Palabras por Richard Grabman spat forth on el 10 de Julio, 2008 at 01:22 PM
nezua
dijo:
good points richard, on FOBW.
but i have to differ on one point. he was working for indymedia. (he even had a press pass, you remember the foto, taken in mexico when he died.) and even if he was just a guy with a camera, we know what his agenda was. all you have to do is read up on him and his life and what he did. even if he was a "tourist" he was also a "citizen journalist"—it was just right before companies like Viacom and CNN branded such a thing and mass-marketed it.
and shame on ya, richard for blaming the crackdown on FOBW or USA protests! you know better than that. protests in the US might have been Mexican govt's excuse to be abusive, but it was hardly the reason. that type of oppression and police abuse is old news in MX (you know this as well as anyone, better than most around here). thats' the mexican govt. after all, do you blame Tlatelco on FOBW? do you blame Atenco on US protests? even if so, that's not why the corruption exists, nor the oppression against the citizenry.
Palabras por nezua
spat forth on el 10 de Julio, 2008 at 01:32 PM
Richard Grabman dijo:
I've written elsewhere that if you back a political or social cause in Mexico, buy a tee-shirt and pay too much, but under no circumstance should you involve yourself.

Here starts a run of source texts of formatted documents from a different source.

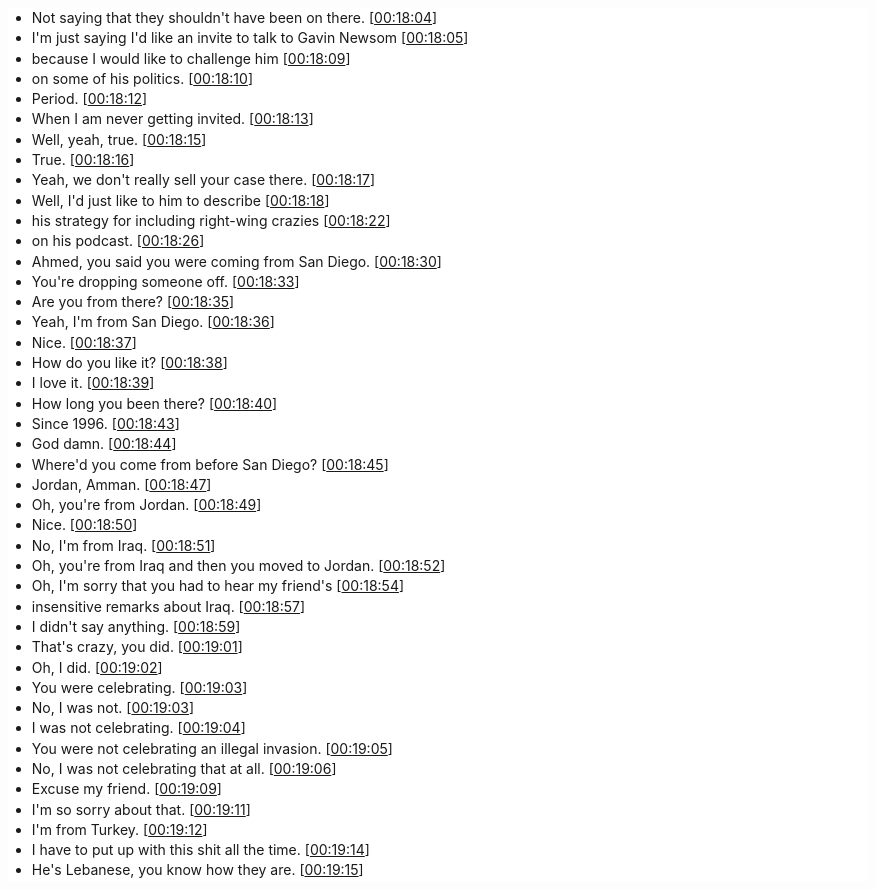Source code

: *  Not saying that they shouldn't have been on there. [[00:18:04](https://www.youtube.com/watch?v=x70grC2k_qY&t=1084.44s)]
*  I'm just saying I'd like an invite to talk to Gavin Newsom [[00:18:05](https://www.youtube.com/watch?v=x70grC2k_qY&t=1085.84s)]
*  because I would like to challenge him [[00:18:09](https://www.youtube.com/watch?v=x70grC2k_qY&t=1089.04s)]
*  on some of his politics. [[00:18:10](https://www.youtube.com/watch?v=x70grC2k_qY&t=1090.0800000000002s)]
*  Period. [[00:18:12](https://www.youtube.com/watch?v=x70grC2k_qY&t=1092.68s)]
*  When I am never getting invited. [[00:18:13](https://www.youtube.com/watch?v=x70grC2k_qY&t=1093.52s)]
*  Well, yeah, true. [[00:18:15](https://www.youtube.com/watch?v=x70grC2k_qY&t=1095.0800000000002s)]
*  True. [[00:18:16](https://www.youtube.com/watch?v=x70grC2k_qY&t=1096.3600000000001s)]
*  Yeah, we don't really sell your case there. [[00:18:17](https://www.youtube.com/watch?v=x70grC2k_qY&t=1097.2s)]
*  Well, I'd just like to him to describe [[00:18:18](https://www.youtube.com/watch?v=x70grC2k_qY&t=1098.92s)]
*  his strategy for including right-wing crazies [[00:18:22](https://www.youtube.com/watch?v=x70grC2k_qY&t=1102.64s)]
*  on his podcast. [[00:18:26](https://www.youtube.com/watch?v=x70grC2k_qY&t=1106.4s)]
*  Ahmed, you said you were coming from San Diego. [[00:18:30](https://www.youtube.com/watch?v=x70grC2k_qY&t=1110.16s)]
*  You're dropping someone off. [[00:18:33](https://www.youtube.com/watch?v=x70grC2k_qY&t=1113.96s)]
*  Are you from there? [[00:18:35](https://www.youtube.com/watch?v=x70grC2k_qY&t=1115.1200000000001s)]
*  Yeah, I'm from San Diego. [[00:18:36](https://www.youtube.com/watch?v=x70grC2k_qY&t=1116.0s)]
*  Nice. [[00:18:37](https://www.youtube.com/watch?v=x70grC2k_qY&t=1117.52s)]
*  How do you like it? [[00:18:38](https://www.youtube.com/watch?v=x70grC2k_qY&t=1118.3600000000001s)]
*  I love it. [[00:18:39](https://www.youtube.com/watch?v=x70grC2k_qY&t=1119.56s)]
*  How long you been there? [[00:18:40](https://www.youtube.com/watch?v=x70grC2k_qY&t=1120.56s)]
*  Since 1996. [[00:18:43](https://www.youtube.com/watch?v=x70grC2k_qY&t=1123.08s)]
*  God damn. [[00:18:44](https://www.youtube.com/watch?v=x70grC2k_qY&t=1124.6s)]
*  Where'd you come from before San Diego? [[00:18:45](https://www.youtube.com/watch?v=x70grC2k_qY&t=1125.76s)]
*  Jordan, Amman. [[00:18:47](https://www.youtube.com/watch?v=x70grC2k_qY&t=1127.92s)]
*  Oh, you're from Jordan. [[00:18:49](https://www.youtube.com/watch?v=x70grC2k_qY&t=1129.04s)]
*  Nice. [[00:18:50](https://www.youtube.com/watch?v=x70grC2k_qY&t=1130.68s)]
*  No, I'm from Iraq. [[00:18:51](https://www.youtube.com/watch?v=x70grC2k_qY&t=1131.52s)]
*  Oh, you're from Iraq and then you moved to Jordan. [[00:18:52](https://www.youtube.com/watch?v=x70grC2k_qY&t=1132.3600000000001s)]
*  Oh, I'm sorry that you had to hear my friend's [[00:18:54](https://www.youtube.com/watch?v=x70grC2k_qY&t=1134.68s)]
*  insensitive remarks about Iraq. [[00:18:57](https://www.youtube.com/watch?v=x70grC2k_qY&t=1137.32s)]
*  I didn't say anything. [[00:18:59](https://www.youtube.com/watch?v=x70grC2k_qY&t=1139.64s)]
*  That's crazy, you did. [[00:19:01](https://www.youtube.com/watch?v=x70grC2k_qY&t=1141.4s)]
*  Oh, I did. [[00:19:02](https://www.youtube.com/watch?v=x70grC2k_qY&t=1142.24s)]
*  You were celebrating. [[00:19:03](https://www.youtube.com/watch?v=x70grC2k_qY&t=1143.08s)]
*  No, I was not. [[00:19:03](https://www.youtube.com/watch?v=x70grC2k_qY&t=1143.92s)]
*  I was not celebrating. [[00:19:04](https://www.youtube.com/watch?v=x70grC2k_qY&t=1144.76s)]
*  You were not celebrating an illegal invasion. [[00:19:05](https://www.youtube.com/watch?v=x70grC2k_qY&t=1145.6s)]
*  No, I was not celebrating that at all. [[00:19:06](https://www.youtube.com/watch?v=x70grC2k_qY&t=1146.96s)]
*  Excuse my friend. [[00:19:09](https://www.youtube.com/watch?v=x70grC2k_qY&t=1149.72s)]
*  I'm so sorry about that. [[00:19:11](https://www.youtube.com/watch?v=x70grC2k_qY&t=1151.0s)]
*  I'm from Turkey. [[00:19:12](https://www.youtube.com/watch?v=x70grC2k_qY&t=1152.76s)]
*  I have to put up with this shit all the time. [[00:19:14](https://www.youtube.com/watch?v=x70grC2k_qY&t=1154.44s)]
*  He's Lebanese, you know how they are. [[00:19:15](https://www.youtube.com/watch?v=x70grC2k_qY&t=1155.8400000000001s)]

Not only is it illegal, it's counterproductive. Foreigners are always seen as meddling in Mexican politics, and evidence that the group is directed by outsiders. In Oaxaca, even supporters from Mexico City or Chiapas were seen as "outside elements" and used to dismiss the APPO as a non-local (and therefore illegitimate) protest.
Will's presence in itself would be seen as foreign interference. I'm not a stickler about visas or credentialing -- having been an illegal alien for a time, and having written for the Mexican press (as a "correspondent", not a reporter)-- but Will was more than just flaunting the bureaucratic rules. Journalism in Mexico is a dangerous profession, and the journalists have fought very hard to obtain some legal protections. Foreign journalists are supposed to have a journalists' visa, which entitles them to at least minimal legal protections. Will was traveling on a tourist visa. I'm not sure his death was all that different from the Canadian tourist hit by a car while wandering drunk in Acapulco: a foreign tourist killed while engaging in dangerous activities, whose family then tries to blame the Mexican government for the tragedy.
However, in Will's case, the tragedy gave the incoming Calderon administration a legitimate excuse to do what it wanted -- put down the demonstration. I realize that was not the intention of the FOBW, but you know what they say about "good intentions". The U.S. Embassy certainly couldn't complain nothing was being done, and neither could the U.S. government. FOBW was demanding that the U.S. government force the Mexican government to "do something." They did.
Of course, the Calderon administration might have found a rationale to step in sooner or later. And there's no way of saying what might have happened. But, given Mexican history and political culture, the likelihood would have been a compromise of some sort, not simply repressing the whole protest movement.
Palabras por Richard Grabman spat forth on el 10 de Julio, 2008 at 09:11 PM
nezua
dijo:
yet, and still, i respect brad will chasing down the truth. it's what much of his life was about. even if he died before he could find it. i sort of think that's most our fate, if not played out so literally.